Stabilising an existing API

  • [ ] The API of interest is currently marked LIBPLDM_ABI_TESTING

  • [ ] My commit message links to a publicly visible patch that makes use of the API

  • [ ] My commit updates the annotation from LIBPLDM_ABI_TESTING to LIBPLDM_ABI_STABLE only for the function symbols demonstrated by the patch linked in the commit message.

  • [ ] I've removed guards from the function's tests so they are always compiled

  • [ ] If I've updated the ABI dump, then I've used the OpenBMC CI container to do so.

Updating an ABI dump

Each of the following must succeed:

  • [ ] Enter the OpenBMC CI Docker container
    • Approximately: docker run --cap-add=sys_admin --rm=true --privileged=true -u $USER -w $(pwd) -v $(pwd):$(pwd) -e MAKEFLAGS= -it openbmc/ubuntu-unit-test:2024-W21-ce361f95ff4fa669
  • [ ] CC=gcc CXX=g++; [ $(uname -m) = 'x86_64' ] && meson setup -Dabi=deprecated,stable build
  • [ ] meson compile -C build
  • [ ] ./scripts/abi-dump-formatter < build/src/current.dump > abi/x86_64/gcc.dump

Removing an API

  • [ ] If the function is marked LIBPLDM_ABI_TESTING, then I have removed it

  • [ ] If the function is marked LIBPLDM_ABI_STABLE, then I have changed the annotation to LIBPLDM_ABI_DEPRECATED and left it in-place.

    • [ ] I have updated the ABI dump, or will mark the change as WIP until it has been.
  • [ ] If the function is marked LIBPLDM_ABI_DEPRECATED, then I have removed it only after satisfying myself that each of the following is true:

    • [ ] There are no known users of the function left in the community
    • [ ] There has been at least one tagged release of libpldm subsequent to the API being marked deprecated

Renaming an API

A change to an API is a pure rename only if there are no additional behavioural changes.
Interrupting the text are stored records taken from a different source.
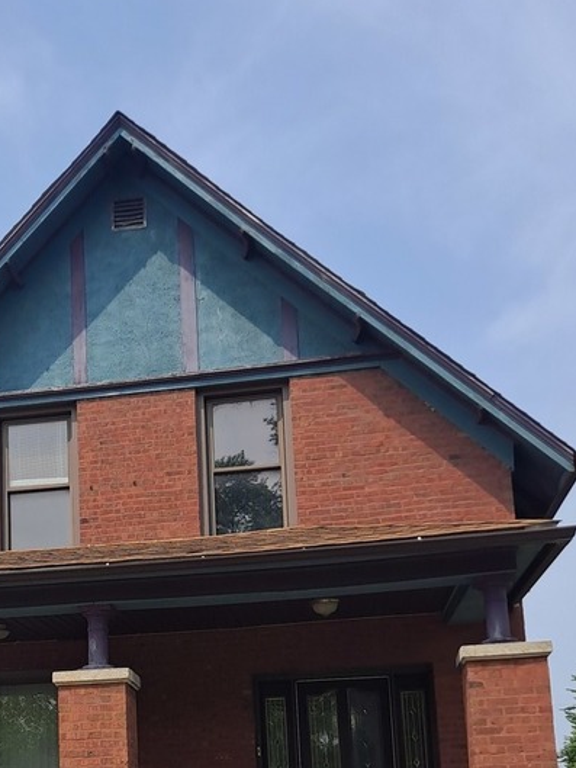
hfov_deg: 27.7
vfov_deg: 35.2
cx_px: 83
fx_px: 1131
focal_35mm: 51
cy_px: 697
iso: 32
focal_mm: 4.6
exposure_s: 1/1256
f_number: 2
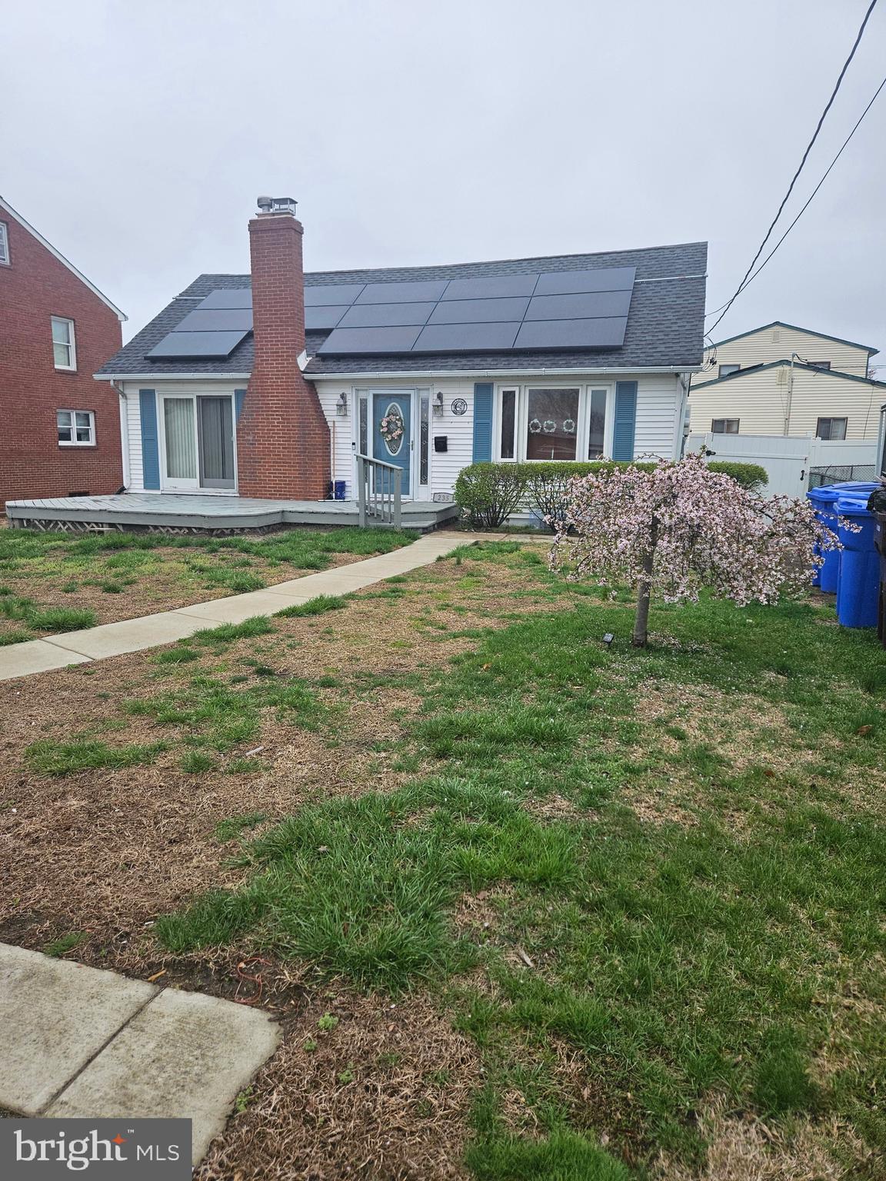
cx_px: 443
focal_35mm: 23
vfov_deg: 73.9
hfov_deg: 58.9
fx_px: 785
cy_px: 590
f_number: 1.8
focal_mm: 5.4
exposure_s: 1/2000
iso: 50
Renaming an API with no other behavioural changes is really two actions:

  1. Introducing the new API name
  2. Deprecating the old API name
  • [ ] Only the name of the function has changed. None of its behaviour has changed.
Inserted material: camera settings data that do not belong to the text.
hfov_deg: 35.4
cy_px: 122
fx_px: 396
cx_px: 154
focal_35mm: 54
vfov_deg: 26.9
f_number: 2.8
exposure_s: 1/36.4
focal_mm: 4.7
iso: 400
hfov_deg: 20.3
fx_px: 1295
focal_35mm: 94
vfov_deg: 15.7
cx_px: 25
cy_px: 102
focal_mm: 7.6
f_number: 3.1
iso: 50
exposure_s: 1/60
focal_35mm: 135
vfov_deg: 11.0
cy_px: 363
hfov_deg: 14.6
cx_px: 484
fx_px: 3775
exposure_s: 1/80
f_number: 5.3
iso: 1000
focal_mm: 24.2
  • [ ] Both the new and the old functions are declared in the public headers

  • [ ] I've aliased the old function name to the new function name via the libpldm_deprecated_aliases list in meson.build

  • [ ] I've added a semantic patch to migrate users from the old name to the new name

  • [ ] I've updated the ABI dump to capture the rename, or will mark the change as WIP until it has been.